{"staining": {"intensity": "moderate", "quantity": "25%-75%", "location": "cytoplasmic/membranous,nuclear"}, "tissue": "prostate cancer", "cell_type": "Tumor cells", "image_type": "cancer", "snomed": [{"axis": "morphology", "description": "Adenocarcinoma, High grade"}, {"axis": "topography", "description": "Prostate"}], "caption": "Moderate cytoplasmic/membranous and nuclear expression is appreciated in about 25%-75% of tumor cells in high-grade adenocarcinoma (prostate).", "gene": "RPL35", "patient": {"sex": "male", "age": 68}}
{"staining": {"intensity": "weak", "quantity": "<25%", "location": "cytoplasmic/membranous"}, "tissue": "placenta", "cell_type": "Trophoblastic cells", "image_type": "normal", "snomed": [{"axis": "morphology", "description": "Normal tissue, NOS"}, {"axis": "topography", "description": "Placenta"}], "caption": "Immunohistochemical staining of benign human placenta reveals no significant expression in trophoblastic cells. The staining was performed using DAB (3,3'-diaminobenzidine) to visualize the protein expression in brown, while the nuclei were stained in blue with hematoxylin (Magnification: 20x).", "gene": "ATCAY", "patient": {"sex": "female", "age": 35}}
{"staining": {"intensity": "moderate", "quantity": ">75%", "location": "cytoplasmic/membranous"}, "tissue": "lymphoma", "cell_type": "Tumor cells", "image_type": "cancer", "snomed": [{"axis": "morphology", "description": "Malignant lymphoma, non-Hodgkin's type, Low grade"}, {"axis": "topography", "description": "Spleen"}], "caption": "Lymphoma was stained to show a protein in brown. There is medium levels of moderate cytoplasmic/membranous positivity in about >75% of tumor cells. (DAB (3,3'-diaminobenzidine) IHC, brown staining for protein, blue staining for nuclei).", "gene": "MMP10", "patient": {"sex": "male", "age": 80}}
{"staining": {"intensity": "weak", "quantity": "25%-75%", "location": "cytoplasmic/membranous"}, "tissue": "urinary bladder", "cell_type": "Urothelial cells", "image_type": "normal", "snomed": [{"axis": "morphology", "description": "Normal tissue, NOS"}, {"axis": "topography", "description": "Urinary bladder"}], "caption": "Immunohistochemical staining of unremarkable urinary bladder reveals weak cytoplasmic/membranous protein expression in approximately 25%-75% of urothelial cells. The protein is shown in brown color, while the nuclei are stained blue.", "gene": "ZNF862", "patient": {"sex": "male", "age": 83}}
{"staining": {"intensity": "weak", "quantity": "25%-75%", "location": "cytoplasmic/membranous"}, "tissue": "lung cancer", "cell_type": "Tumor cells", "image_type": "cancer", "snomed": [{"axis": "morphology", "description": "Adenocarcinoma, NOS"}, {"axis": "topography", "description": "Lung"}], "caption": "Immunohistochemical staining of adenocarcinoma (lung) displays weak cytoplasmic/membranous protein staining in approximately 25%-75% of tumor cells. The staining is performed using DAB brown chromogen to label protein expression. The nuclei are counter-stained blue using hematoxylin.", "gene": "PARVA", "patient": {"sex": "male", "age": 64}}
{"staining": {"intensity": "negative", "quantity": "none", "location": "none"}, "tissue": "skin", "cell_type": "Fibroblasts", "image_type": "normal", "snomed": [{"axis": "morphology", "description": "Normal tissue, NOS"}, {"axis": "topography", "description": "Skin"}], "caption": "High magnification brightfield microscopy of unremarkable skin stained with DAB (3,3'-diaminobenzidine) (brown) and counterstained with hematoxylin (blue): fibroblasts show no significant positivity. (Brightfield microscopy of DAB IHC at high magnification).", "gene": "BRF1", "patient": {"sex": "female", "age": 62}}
——————
TASK OBJECTIVE
Reproduce every record, matching each line exactly.

ANSWER FOR THIS EXERCISE
{"staining": {"intensity": "moderate", "quantity": "25%-75%", "location": "cytoplasmic/membranous,nuclear"}, "tissue": "prostate cancer", "cell_type": "Tumor cells", "image_type": "cancer", "snomed": [{"axis": "morphology", "description": "Adenocarcinoma, High grade"}, {"axis": "topography", "description": "Prostate"}], "caption": "Moderate cytoplasmic/membranous and nuclear expression is appreciated in about 25%-75% of tumor cells in high-grade adenocarcinoma (prostate).", "gene": "RPL35", "patient": {"sex": "male", "age": 68}}
{"staining": {"intensity": "weak", "quantity": "<25%", "location": "cytoplasmic/membranous"}, "tissue": "placenta", "cell_type": "Trophoblastic cells", "image_type": "normal", "snomed": [{"axis": "morphology", "description": "Normal tissue, NOS"}, {"axis": "topography", "description": "Placenta"}], "caption": "Immunohistochemical staining of benign human placenta reveals no significant expression in trophoblastic cells. The staining was performed using DAB (3,3'-diaminobenzidine) to visualize the protein expression in brown, while the nuclei were stained in blue with hematoxylin (Magnification: 20x).", "gene": "ATCAY", "patient": {"sex": "female", "age": 35}}
{"staining": {"intensity": "moderate", "quantity": ">75%", "location": "cytoplasmic/membranous"}, "tissue": "lymphoma", "cell_type": "Tumor cells", "image_type": "cancer", "snomed": [{"axis": "morphology", "description": "Malignant lymphoma, non-Hodgkin's type, Low grade"}, {"axis": "topography", "description": "Spleen"}], "caption": "Lymphoma was stained to show a protein in brown. There is medium levels of moderate cytoplasmic/membranous positivity in about >75% of tumor cells. (DAB (3,3'-diaminobenzidine) IHC, brown staining for protein, blue staining for nuclei).", "gene": "MMP10", "patient": {"sex": "male", "age": 80}}
{"staining": {"intensity": "weak", "quantity": "25%-75%", "location": "cytoplasmic/membranous"}, "tissue": "urinary bladder", "cell_type": "Urothelial cells", "image_type": "normal", "snomed": [{"axis": "morphology", "description": "Normal tissue, NOS"}, {"axis": "topography", "description": "Urinary bladder"}], "caption": "Immunohistochemical staining of unremarkable urinary bladder reveals weak cytoplasmic/membranous protein expression in approximately 25%-75% of urothelial cells. The protein is shown in brown color, while the nuclei are stained blue.", "gene": "ZNF862", "patient": {"sex": "male", "age": 83}}
{"staining": {"intensity": "weak", "quantity": "25%-75%", "location": "cytoplasmic/membranous"}, "tissue": "lung cancer", "cell_type": "Tumor cells", "image_type": "cancer", "snomed": [{"axis": "morphology", "description": "Adenocarcinoma, NOS"}, {"axis": "topography", "description": "Lung"}], "caption": "Immunohistochemical staining of adenocarcinoma (lung) displays weak cytoplasmic/membranous protein staining in approximately 25%-75% of tumor cells. The staining is performed using DAB brown chromogen to label protein expression. The nuclei are counter-stained blue using hematoxylin.", "gene": "PARVA", "patient": {"sex": "male", "age": 64}}
{"staining": {"intensity": "negative", "quantity": "none", "location": "none"}, "tissue": "skin", "cell_type": "Fibroblasts", "image_type": "normal", "snomed": [{"axis": "morphology", "description": "Normal tissue, NOS"}, {"axis": "topography", "description": "Skin"}], "caption": "High magnification brightfield microscopy of unremarkable skin stained with DAB (3,3'-diaminobenzidine) (brown) and counterstained with hematoxylin (blue): fibroblasts show no significant positivity. (Brightfield microscopy of DAB IHC at high magnification).", "gene": "BRF1", "patient": {"sex": "female", "age": 62}}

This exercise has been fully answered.